Summing up, at the end of the day, Giannis Efstathopoulos highlighted four main conclusions:
- The examples from the international experience presented confirm that more applicable technologies of high socio-economic value are available which can cover important needs of the Greek economy and society (optimal utilization of domestic RES potential, applications in isolated / island areas, green shipping, etc.). λπ.)
- Hydrogen meets a number of criteria that can make it state-of-the-art technology for climate and energy transition : environmental and climate criteria (contributing to climate neutrality), developmental and economic criteria (reducing energy costs, improving energy balance, industrial balance) , contribution to employment and the retention and utilization of domestic scientific potential / brain gain), social criteria (combating energy poverty, strengthening spatial cohesion) and geopolitical criteria (contributing to energy security and autonomy)

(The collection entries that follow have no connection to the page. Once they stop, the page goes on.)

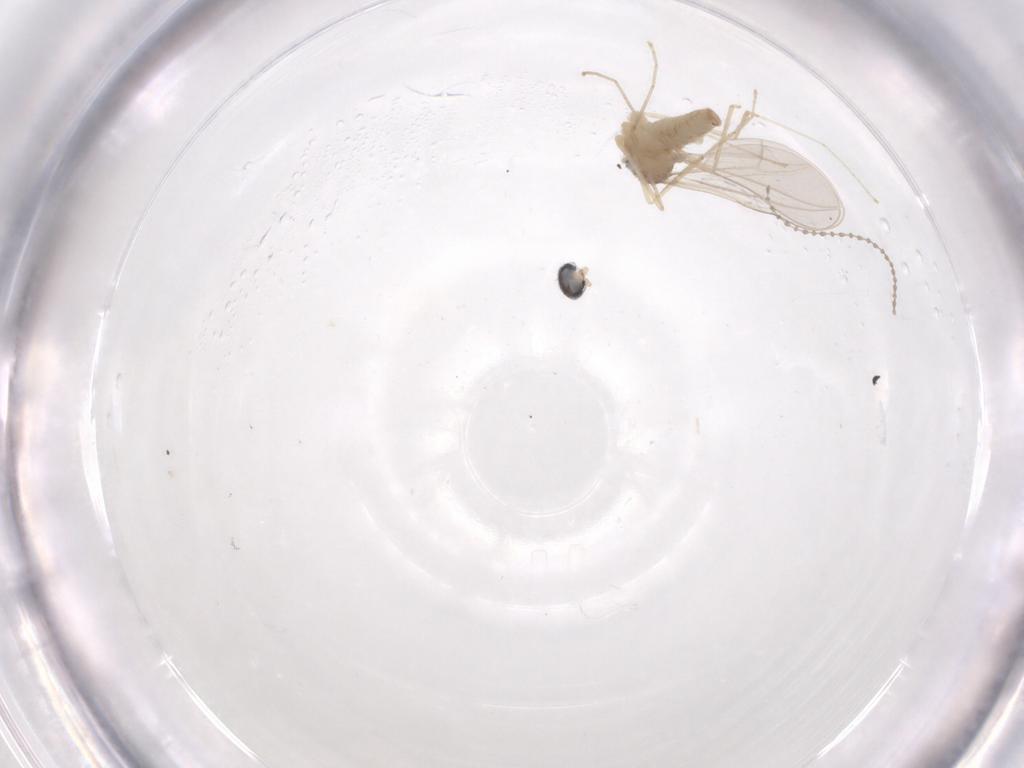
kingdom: Animalia
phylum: Arthropoda
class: Insecta
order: Diptera
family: Cecidomyiidae
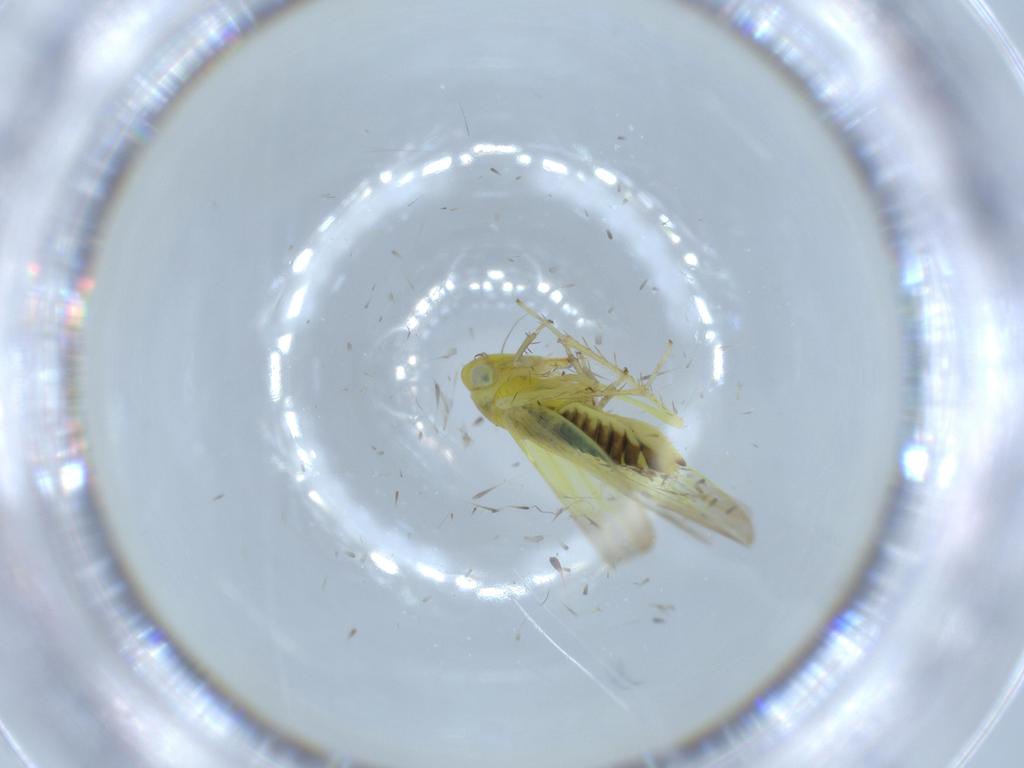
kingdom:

- Utilizing the potential of hydrogen to achieve climate change goals in fair conditions requires the formulation of an integrated national strategy and the revision of national planning . This strategy is called, inter alia, to create an appropriate institutional framework for hydrogen, to identify applications to be supported in the transport sector, to resolve issues related to the location and safety of infrastructure, to strengthen domestic R&D to address of technological challenges and to form appropriate incentives for the utilization of hydrogen in the industrial and agricultural sector, but also by local authorities.
- Hydrogen, like RES, can be a field of partnerships between EU countries and the Southeastern Mediterranean , creating the conditions for joint projects with strong and mutual economic benefits, conditions of geopolitical stability and cooperation, achieving climate goals and protecting biodiversity.